Cuando el río Salado ahogó la historia de miles de santafesinos

El río se convirtió entonces en una avasallante e indomable masa que ingresó por la puerta que el mismo hombre le dejó abierta: una defensa inconclusa, que se convirtió en trampa para toda la ciudad. En pocas horas, los barrios del noroeste quedaron absolutamente anegados. El nivel del agua superó en algunos casos los tres metros. El río siguió avanzando hacia el centro de la ciudad, y sólo se detuvo a escasos metros de la Casa de Gobierno, cuando justamente “sus ocupantes” resolvieron volar uno de los brazos de la Autopista Santa Fe-Rosario para desviar el cauce y agilizar el desagote.

La capital de la provincia se convirtió entonces en una ciudad que parecía de posguerra. Éxodo de vecinos errantes, corridas y gritos desesperados, iglesias y escuelas transformadas en albergues, una ciudad inmersa en el agua y en la oscuridad, con más de cien mil personas afectadas directamente por el fenómeno.

El repliegue de las aguas -sólo posible a partir del trabajo de bombas extractoras durante varios días- dejó al descubierto otra imagen de la catástrofe: lo que el río destruyó, lo que dejó y lo que trajo. Salvable, poco y nada. Barrios completos, ahora como basurales. Calles y avenidas transformadas en cementerios de recuerdos. Familias conmocionadas por la pérdida de sus historias, de su pasado… y de sus seres queridos.

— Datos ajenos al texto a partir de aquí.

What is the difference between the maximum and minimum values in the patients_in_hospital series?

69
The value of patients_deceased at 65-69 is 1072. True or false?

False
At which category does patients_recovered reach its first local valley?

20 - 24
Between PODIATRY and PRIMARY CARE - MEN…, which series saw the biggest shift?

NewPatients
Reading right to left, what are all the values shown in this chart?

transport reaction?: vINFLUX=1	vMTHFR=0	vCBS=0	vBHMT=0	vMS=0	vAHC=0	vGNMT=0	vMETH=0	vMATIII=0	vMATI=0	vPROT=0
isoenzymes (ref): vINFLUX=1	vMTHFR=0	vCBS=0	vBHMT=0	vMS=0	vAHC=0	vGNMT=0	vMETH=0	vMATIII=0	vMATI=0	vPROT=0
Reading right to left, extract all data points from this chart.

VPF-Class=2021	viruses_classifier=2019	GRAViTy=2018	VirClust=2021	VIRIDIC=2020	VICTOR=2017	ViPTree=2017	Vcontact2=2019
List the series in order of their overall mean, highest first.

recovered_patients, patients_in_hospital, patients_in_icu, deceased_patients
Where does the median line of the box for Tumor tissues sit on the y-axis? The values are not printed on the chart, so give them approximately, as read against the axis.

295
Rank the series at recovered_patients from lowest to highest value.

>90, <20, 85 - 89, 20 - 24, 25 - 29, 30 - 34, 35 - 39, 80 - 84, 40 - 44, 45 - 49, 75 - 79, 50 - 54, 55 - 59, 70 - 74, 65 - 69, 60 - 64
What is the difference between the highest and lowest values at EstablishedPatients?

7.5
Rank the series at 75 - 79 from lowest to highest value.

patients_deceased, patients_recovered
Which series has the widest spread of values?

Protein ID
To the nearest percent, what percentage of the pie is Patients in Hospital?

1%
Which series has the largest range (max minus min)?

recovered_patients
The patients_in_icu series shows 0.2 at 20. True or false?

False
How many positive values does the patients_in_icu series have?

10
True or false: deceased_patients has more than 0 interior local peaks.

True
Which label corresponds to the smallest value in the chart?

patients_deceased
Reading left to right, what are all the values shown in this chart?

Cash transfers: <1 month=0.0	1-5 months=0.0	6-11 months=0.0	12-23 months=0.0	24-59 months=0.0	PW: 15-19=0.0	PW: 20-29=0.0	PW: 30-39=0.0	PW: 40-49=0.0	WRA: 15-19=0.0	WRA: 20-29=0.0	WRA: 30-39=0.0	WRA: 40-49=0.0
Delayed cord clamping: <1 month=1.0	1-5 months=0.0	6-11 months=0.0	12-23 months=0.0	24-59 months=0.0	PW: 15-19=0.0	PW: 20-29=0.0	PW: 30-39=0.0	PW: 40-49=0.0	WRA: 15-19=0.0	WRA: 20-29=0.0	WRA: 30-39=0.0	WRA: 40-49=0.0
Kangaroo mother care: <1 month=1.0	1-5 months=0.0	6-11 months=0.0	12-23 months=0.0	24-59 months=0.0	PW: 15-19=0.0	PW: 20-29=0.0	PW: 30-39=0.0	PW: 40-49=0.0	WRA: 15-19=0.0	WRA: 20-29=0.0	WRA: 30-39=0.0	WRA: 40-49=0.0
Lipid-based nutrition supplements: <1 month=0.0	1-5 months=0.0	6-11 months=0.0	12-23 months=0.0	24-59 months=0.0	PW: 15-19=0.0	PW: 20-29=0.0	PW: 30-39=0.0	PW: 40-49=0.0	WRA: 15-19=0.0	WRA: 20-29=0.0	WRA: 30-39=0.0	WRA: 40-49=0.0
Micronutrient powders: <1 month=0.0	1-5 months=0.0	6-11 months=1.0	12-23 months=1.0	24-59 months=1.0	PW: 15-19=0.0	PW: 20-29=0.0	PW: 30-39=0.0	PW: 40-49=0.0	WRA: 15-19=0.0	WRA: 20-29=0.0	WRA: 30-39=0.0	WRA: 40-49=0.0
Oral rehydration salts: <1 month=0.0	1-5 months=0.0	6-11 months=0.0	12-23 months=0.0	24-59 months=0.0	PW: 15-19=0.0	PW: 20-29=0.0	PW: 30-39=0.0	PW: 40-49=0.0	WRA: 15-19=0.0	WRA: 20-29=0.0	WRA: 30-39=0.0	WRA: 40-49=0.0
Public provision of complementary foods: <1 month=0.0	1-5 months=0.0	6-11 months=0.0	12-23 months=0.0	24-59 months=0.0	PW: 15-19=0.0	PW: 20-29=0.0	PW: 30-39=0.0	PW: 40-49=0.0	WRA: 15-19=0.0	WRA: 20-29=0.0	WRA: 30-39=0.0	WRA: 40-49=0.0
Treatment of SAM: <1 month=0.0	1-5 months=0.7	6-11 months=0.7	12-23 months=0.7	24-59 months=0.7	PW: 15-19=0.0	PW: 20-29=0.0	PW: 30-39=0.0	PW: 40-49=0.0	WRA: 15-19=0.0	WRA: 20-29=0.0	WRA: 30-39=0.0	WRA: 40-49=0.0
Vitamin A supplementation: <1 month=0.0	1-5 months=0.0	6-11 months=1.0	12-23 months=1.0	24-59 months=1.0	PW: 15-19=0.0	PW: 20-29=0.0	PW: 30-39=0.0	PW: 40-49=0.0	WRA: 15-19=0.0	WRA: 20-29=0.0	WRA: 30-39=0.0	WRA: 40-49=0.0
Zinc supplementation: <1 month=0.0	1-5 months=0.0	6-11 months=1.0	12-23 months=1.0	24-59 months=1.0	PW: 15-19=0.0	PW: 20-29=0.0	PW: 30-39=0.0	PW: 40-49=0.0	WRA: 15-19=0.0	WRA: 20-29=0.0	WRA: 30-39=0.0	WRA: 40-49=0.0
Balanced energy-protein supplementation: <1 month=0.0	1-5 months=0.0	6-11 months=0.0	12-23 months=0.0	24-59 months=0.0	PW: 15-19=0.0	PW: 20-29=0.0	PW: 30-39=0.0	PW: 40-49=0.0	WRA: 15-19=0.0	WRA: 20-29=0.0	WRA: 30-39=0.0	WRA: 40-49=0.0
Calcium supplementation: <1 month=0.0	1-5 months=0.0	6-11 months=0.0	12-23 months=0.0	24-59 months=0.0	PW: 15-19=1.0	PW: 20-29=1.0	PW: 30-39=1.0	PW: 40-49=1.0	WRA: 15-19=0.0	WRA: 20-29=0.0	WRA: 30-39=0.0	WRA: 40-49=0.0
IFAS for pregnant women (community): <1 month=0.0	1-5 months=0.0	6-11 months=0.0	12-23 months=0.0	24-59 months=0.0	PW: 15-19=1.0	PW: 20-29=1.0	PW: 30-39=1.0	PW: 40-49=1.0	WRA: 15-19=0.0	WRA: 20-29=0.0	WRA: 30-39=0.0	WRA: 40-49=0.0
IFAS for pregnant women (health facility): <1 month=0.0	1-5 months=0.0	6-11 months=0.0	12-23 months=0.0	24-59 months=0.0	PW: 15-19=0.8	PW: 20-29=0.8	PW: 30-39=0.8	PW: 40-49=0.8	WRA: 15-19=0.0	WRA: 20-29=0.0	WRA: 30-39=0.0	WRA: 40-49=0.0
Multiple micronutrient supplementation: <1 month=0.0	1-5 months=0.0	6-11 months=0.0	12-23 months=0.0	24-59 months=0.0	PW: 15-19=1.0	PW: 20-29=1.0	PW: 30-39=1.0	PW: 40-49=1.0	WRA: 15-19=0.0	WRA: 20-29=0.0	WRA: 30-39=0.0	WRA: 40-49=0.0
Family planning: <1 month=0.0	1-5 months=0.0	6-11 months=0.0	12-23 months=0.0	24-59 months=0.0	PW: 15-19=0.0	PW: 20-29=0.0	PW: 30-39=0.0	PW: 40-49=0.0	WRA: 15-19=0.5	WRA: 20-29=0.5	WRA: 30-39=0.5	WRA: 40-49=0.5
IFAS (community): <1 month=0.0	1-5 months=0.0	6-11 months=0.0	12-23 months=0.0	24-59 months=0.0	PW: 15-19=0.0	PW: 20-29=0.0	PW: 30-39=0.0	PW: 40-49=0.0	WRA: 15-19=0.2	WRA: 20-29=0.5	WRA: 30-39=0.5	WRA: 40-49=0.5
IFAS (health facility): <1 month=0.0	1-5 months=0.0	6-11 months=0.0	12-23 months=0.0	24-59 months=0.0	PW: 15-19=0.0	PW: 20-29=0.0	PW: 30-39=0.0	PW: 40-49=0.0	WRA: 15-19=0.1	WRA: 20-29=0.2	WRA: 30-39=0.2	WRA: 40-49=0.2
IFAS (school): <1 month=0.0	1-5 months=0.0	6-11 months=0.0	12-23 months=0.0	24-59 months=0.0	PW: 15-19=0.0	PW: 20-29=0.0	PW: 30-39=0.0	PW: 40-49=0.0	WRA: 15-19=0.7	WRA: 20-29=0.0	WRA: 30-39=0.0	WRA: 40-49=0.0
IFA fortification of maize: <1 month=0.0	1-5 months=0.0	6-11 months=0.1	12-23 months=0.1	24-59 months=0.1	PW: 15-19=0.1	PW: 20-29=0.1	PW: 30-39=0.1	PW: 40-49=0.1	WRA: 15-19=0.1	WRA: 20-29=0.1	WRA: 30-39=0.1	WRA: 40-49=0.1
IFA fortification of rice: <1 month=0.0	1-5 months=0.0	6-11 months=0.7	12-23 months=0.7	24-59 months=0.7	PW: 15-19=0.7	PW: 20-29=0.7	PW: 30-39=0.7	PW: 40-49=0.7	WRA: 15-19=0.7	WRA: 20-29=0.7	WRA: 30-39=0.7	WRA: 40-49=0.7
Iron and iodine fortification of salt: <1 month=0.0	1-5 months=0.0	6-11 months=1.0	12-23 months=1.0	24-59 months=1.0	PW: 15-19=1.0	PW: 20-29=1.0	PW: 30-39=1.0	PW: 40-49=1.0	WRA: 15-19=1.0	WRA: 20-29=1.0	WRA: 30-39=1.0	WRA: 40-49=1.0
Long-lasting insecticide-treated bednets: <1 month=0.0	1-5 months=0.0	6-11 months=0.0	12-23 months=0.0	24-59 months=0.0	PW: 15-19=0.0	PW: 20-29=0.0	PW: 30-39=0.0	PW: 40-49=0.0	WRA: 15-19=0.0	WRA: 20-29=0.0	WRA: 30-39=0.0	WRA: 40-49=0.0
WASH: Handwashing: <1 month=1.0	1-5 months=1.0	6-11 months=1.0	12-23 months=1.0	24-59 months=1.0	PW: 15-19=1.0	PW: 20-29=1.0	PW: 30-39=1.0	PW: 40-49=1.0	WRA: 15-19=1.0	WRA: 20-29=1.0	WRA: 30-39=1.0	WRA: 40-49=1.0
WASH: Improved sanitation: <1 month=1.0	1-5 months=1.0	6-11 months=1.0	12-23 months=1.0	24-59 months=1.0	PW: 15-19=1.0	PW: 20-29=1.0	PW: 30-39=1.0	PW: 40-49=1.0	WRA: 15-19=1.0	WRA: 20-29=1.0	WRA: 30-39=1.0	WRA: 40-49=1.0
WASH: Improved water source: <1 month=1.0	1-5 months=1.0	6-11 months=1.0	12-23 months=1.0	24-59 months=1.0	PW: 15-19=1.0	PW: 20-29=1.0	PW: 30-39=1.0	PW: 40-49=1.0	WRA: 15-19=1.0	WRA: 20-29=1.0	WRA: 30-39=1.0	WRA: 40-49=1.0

El agua dejó inhabitables cerca de cinco mil viviendas. Sacó de funciones a un Hospital de Niños de alta complejidad y “borró” a cientos de talleres, mercados, pymes y comercios. Afectó a 28 escuelas, de las cuales, doce son irrecuperables. La evaluación económica de las pérdidas roza los mil millones de pesos.

El agua se llevó y destruyó prácticamente todo. Pero dejó su legado, el peor. Su avance implacable, más la indefensión de los vecinos y la negligencia del Estado dejó el irreparable saldo de 23 víctimas fatales. Y aún permanecen en una lista de desaparecidos otras 31 personas, muchos de ellos ancianos y niños.

A un mes de la tragedia, ya son más de un centenar los enfermos de hepatitis, más de 70 los casos confirmados de leptospirosis, y todavía permanecen en 118 centros de evacuados más de 16 mil damnificados.

A un mes de la tragedia, cuando las respuestas aún son tardías, retumban en los oídos de quienes quisieron escuchar los relatos de los padres de Priscila, la beba de un año y medio de Barrio Santa Rosa de Lima que se murió de frío. O de quienes pudieron cuidar por unos días a Jairo, el niño de nueve años enfermo de leucemia, pero que murió de neumonía porque nadie brindó los medios para que fuera aislado y protegido de otras bacterias. El río borró la historia de miles de santafesinos, pero le exigió a los responsables de la ciudad y la provincia que comiencen a escribir una nueva, una historia que incluya en sus párrafos términos como prevención, contingencia, riesgo, emergencia y responsabilidad.